映画『夕方のおともだち』2022年2月4日(金)よりTOHOシネマズ六本木ヒルズ、大阪ステーションシティシネマほか全国順次公開

ヨシダヨシオは寝たきりの母親と暮らし、市の水道局に勤める一見真面目な男。一方で筋金入りの”ドM“な一面を持ち、夜な夜な街で唯一のSMクラブへ通いつめ”女王様“ミホからお仕置きを受けている。
しかし、ここのところどうもプレイに身が入らない。その理由はヨシオには分かっていた。ヨシオをこの世界に目覚めさせ、突然目の前から姿を消してしまった”伝説の女王様“ユキ子が忘れられず、いつもどこかでユキ子の残像を追いかけながら暮らしていたからだった。
そんなある日、明るい太陽のもとミホと埠頭で釣りをしていると、思いもしない所で彼女を見かけ、ミホを置き去りにしてユキ子を必死に追いかける。ヨシオがたどり着いた果てにあるものとは…。そしてヨシオとミホに待つ結末とは?

村上淳 菜 葉 菜
好井まさお 鮎川桃果 大西信満 木口健太 田中健介
日向寺雅人 坂本つとむ 宮崎吐夢/田口トモロヲ Azumi(Wyolica)/烏丸せつこ

監督: 廣木隆一
原作: 「夕方のおともだち」(山本直樹著/イースト・プレス刊)
配給: 彩プロ

https://yugatanootomodachi.ayapro.ne.jp/

©2021「夕方のおともだち」製作委員会


■Profile
村上淳、菜 葉 菜(映画『夕方のおともだち』)

村上淳

1973年7月23日生まれ。大阪府出身。
『ぷるぷる 天使的休日』(93)で映画デビュー。『ナビィの恋』(99)、『不貞の季節』(00)、『新・仁義なき戦い。』(00)の3作品で、第22回ヨコハマ映画祭・助演男優賞を受賞。 以降、数多くの映画・ドラマに出演。近年の主な出演作に、『新宿スワン』シリーズ(園子温監督/15、17)、『グラスホッパー』(瀧本智行監督/15)、『パンク侍、斬られて候』(石井岳龍監督/15)、『母を亡くした時、僕は遺骨を食べたいと思った。』(大森立嗣監督/19)、『ある船頭の話』(オダギリジョー監督/19)、『初恋』(三池崇史監督/19)、『鳩の撃退法』(タカハタ秀太監督/21)、『島守の塔』(五十嵐匠監督/21)などがある。
廣木隆一監督との出会いは、当時ストリートカルチャー誌のモデルだった村上淳が、TBS番組「素敵な恋をしてみたい」内のミニドラマ『スケートボード』(藤井フミヤ監督)で演技デビューを飾った作品の監督補として参加していたのが監督との出会いであった。あれから30年近くもの間に、『不貞の季節』『ラマン』『PとJK』『ここは退屈迎えに来て』など10作品以上の監督作品に参加しながらも、本作でようやく廣木監督作品初主演、そして芸能生活30周年にあたる記念すべき作品となる。

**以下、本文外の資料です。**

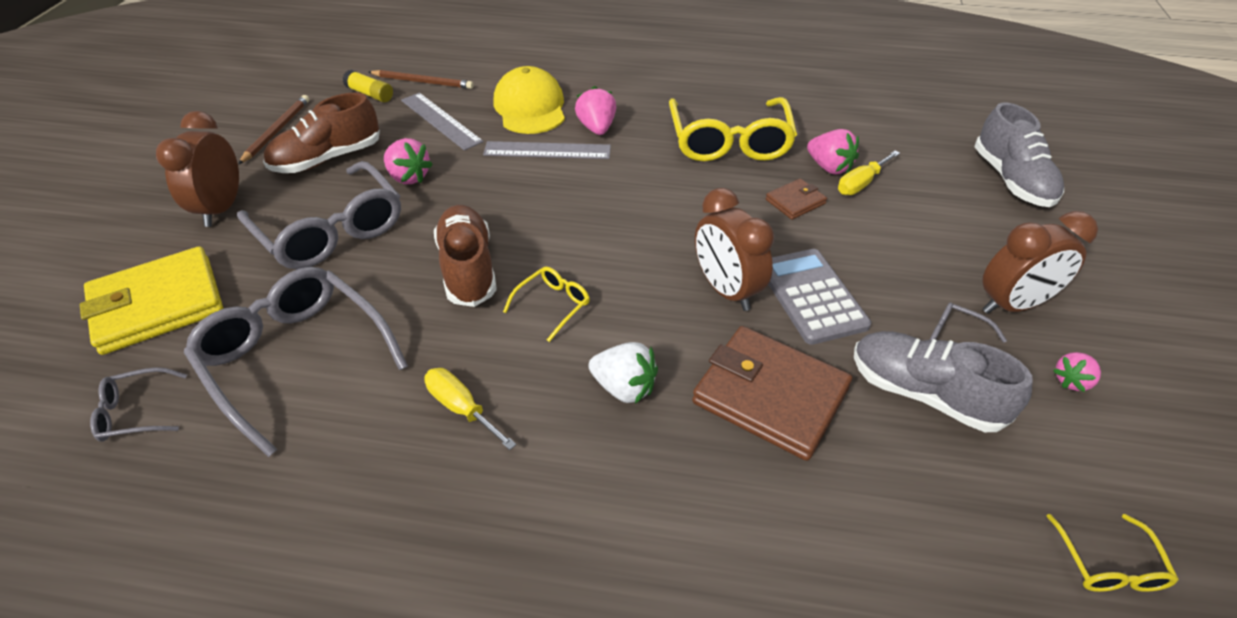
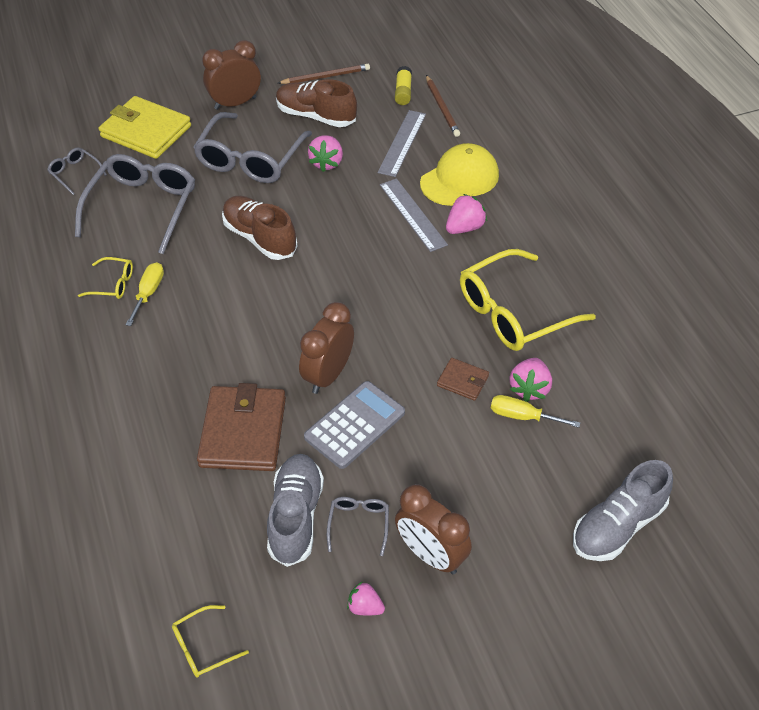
camera: 60 degrees right, 5 degrees up
(468, 268) = (260, 238): brown shoe -> brown shoe turned 90 degrees counterclockwise
(552, 305) = (254, 293): yellow glasses -> yellow glasses (112, 284)
(624, 387) = (206, 357): white strawberry -> none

https://www.decadeinc.com/jun-murakami/

菜 葉 菜

2005年映画『YUMENO』で主演し本格的に女優デビュー。以後、『夢の中へ』(園子温監督/05)、『孤高のメス』(成島出監督/10)、『ヘヴンズ ストーリー』(瀬々敬久監督/10)『64-ロクヨン-』(同/16)、『百合子ダスヴイダーニヤ』(浜野佐知監督/11)、『ラストレシピ~麒麟の下の記憶~』(滝田洋二監督/17)、『後妻業の女』(鶴橋康夫監督/16)など多数の話題映画に出演。『どんづまり便器』(小栗はるひ監督/12)でゆうばり国際ファンタスティック映画祭最優秀主演女優賞を、近作では主演作品『赤い雪』(甲斐さやか監督/19)で第14回Los Angeles Japan Film Festival 最優秀俳優賞を獲得した。最新作は『モルエラニの霧の中』(坪川拓史監督/21)、『ホテルアイリス』(奥原浩志監督/22)などがある。